The pigs are called "knockouts," meaning that a specific gene has been deactivated, or knocked out of their DNA.
The gene is the one that causes the human immune system to speedily reject pig organs or cells. It is responsible for making an enzyme that adds a sugar to the surface of pig cells. The human immune system recognizes this sugar as foreign and triggers a response -- within minutes -- called "early hyperacute rejection."
John Cannon, an expert on knockout genes at the University of South Florida and All Children's Hospital, called PPL's work "very interesting and definitely an essential first step toward xenotransplantation (cross-species transplantation) using pig organs."
He warned, however, that problems might lie ahead and that "any further claims by the company of revolutionizing this field should be considered very premature."
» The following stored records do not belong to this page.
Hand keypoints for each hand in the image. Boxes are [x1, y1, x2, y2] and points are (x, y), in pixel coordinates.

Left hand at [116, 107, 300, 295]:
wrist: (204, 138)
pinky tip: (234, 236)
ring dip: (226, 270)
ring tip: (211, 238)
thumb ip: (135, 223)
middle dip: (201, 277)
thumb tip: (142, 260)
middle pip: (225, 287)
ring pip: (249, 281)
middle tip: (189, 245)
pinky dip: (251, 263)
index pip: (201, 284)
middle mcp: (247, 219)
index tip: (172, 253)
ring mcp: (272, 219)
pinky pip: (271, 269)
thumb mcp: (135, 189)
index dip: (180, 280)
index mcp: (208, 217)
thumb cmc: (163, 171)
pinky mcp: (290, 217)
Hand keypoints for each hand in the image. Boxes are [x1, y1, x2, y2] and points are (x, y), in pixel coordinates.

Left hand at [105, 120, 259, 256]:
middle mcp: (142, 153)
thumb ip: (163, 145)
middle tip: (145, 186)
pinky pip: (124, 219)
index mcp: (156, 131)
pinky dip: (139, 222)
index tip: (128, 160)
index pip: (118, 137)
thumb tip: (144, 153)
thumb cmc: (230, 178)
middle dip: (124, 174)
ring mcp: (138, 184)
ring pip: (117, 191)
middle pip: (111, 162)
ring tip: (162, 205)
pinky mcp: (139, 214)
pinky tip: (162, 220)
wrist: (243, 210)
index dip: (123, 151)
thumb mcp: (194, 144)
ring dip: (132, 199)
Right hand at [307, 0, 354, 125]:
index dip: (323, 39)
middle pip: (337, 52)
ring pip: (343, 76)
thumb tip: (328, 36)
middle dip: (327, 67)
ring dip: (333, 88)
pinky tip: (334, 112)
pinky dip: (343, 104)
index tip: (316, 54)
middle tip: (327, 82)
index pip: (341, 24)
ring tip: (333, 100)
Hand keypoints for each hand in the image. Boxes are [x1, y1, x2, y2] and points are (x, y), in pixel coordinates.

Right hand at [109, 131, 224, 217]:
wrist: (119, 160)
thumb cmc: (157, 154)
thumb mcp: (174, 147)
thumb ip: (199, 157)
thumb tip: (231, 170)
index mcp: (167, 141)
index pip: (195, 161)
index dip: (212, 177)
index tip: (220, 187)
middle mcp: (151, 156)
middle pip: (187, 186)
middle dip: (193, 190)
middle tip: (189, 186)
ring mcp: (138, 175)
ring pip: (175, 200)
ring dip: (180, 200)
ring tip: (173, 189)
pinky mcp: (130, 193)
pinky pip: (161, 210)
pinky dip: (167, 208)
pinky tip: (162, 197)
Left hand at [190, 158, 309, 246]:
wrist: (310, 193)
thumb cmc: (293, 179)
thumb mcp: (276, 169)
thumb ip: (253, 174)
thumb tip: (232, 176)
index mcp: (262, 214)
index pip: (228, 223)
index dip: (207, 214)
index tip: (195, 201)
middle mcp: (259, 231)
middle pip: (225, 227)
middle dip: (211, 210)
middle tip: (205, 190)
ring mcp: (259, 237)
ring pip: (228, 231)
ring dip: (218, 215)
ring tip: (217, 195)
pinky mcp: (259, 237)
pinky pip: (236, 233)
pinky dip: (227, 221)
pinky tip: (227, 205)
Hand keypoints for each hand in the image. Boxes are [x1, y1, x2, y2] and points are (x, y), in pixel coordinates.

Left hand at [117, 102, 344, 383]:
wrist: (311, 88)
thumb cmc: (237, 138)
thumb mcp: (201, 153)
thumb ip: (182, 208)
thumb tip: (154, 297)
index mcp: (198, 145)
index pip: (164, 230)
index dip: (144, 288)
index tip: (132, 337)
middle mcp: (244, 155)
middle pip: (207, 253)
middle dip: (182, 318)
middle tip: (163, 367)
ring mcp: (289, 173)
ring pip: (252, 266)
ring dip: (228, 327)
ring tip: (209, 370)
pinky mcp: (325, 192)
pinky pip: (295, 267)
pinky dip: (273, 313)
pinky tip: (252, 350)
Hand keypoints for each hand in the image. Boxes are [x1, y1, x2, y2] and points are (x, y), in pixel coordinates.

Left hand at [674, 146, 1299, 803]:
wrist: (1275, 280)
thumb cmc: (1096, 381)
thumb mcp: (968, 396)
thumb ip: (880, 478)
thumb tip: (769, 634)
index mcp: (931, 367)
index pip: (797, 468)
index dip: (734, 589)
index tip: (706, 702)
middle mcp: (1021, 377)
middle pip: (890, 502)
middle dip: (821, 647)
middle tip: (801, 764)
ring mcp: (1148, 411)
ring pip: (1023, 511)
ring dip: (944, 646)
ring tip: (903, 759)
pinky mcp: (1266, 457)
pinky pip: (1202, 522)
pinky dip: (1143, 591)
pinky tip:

Knocking out the gene that causes early hyperacute rejection may not end the human body's effort to reject the foreign cells, he said.
"There are likely a very large number of proteins on the pig cells that, in aggregate, might cause trouble in long-term grafts -- you just can't tell upfront," he said.
"The main point is that xenotransplantation, while very plausible even within the next five to 10 years, is a very complex process that is going to have a large number of barriers to overcome. Only some of these barriers can be predicted at the outset."